A crucial insight from the study is that there is no single, universally optimal position for demonstrations. The best placement can vary significantly depending on the specific model architecture and the type of task being performed. For instance, while early positions often dominated for classification, some larger models on arithmetic or summarization tasks occasionally benefited from demos placed closer to the user query.
The researchers hypothesize that this DPP bias stems from two main factors: the inherent architecture of causal-decoder LLMs, which tend to give more weight to earlier tokens due to their training process, and the positional regularities present in the instruction-tuning datasets used to train these models. This means LLMs might have learned a preference for certain demo placements during their training.
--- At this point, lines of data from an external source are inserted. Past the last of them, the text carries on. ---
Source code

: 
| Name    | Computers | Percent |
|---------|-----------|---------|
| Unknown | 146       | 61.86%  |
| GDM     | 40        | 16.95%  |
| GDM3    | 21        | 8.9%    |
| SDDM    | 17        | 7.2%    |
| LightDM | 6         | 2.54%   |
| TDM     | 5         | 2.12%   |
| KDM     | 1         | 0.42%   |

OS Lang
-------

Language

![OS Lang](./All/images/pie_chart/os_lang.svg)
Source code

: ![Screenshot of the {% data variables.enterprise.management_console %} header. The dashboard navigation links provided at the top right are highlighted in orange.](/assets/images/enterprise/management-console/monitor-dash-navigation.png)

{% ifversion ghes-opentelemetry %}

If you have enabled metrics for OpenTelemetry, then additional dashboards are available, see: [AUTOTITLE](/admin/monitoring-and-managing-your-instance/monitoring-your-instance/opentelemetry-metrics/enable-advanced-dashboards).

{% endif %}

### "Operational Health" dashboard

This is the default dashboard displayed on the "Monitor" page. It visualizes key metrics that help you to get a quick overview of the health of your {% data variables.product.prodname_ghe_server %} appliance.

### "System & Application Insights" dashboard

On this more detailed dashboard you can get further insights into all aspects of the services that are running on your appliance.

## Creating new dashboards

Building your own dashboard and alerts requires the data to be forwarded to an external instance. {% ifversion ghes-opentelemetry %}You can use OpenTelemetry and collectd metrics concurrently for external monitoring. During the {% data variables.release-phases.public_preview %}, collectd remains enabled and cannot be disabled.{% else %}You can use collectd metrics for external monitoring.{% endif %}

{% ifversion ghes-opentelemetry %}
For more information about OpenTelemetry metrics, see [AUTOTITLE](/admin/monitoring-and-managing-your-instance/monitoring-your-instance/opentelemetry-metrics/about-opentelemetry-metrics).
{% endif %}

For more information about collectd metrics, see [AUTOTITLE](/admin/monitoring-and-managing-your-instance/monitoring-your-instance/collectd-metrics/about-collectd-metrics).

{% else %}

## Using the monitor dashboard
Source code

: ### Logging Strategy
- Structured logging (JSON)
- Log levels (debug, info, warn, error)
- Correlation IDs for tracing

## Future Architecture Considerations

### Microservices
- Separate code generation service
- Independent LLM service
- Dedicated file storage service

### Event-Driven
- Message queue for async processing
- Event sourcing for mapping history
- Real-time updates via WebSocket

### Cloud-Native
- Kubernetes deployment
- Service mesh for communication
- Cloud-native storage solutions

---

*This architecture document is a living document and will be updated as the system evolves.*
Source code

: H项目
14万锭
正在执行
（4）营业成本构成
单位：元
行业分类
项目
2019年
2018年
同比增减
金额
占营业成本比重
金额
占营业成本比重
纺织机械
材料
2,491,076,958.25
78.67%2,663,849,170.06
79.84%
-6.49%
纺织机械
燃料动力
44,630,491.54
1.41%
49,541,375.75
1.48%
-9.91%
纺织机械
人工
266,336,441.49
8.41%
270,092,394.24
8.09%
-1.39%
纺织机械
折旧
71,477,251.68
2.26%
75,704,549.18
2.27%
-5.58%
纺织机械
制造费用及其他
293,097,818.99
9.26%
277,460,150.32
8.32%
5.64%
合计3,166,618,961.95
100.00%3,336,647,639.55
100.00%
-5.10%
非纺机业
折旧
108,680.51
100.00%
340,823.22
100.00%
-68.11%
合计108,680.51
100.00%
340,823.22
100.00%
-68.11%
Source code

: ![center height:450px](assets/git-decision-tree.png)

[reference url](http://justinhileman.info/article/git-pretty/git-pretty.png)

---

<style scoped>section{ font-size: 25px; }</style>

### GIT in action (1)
Looking ahead, the paper suggests potential mitigation strategies for this bias. These include test-time calibration, where the optimal demo position is dynamically selected for each input, and post-training on datasets where demonstration positions are randomly permuted. Such approaches could help LLMs develop more position-invariant representations, leading to more reliable ICL performance.
In conclusion, this research highlights that prompt formatting is not merely a stylistic choice but a functionally critical aspect of interacting with LLMs. For anyone working with instruction-tuned LLMs, it underscores the importance of explicitly evaluating demonstration placement rather than relying on default settings. Understanding and addressing DPP bias is essential for designing more robust and dependable in-context learning systems.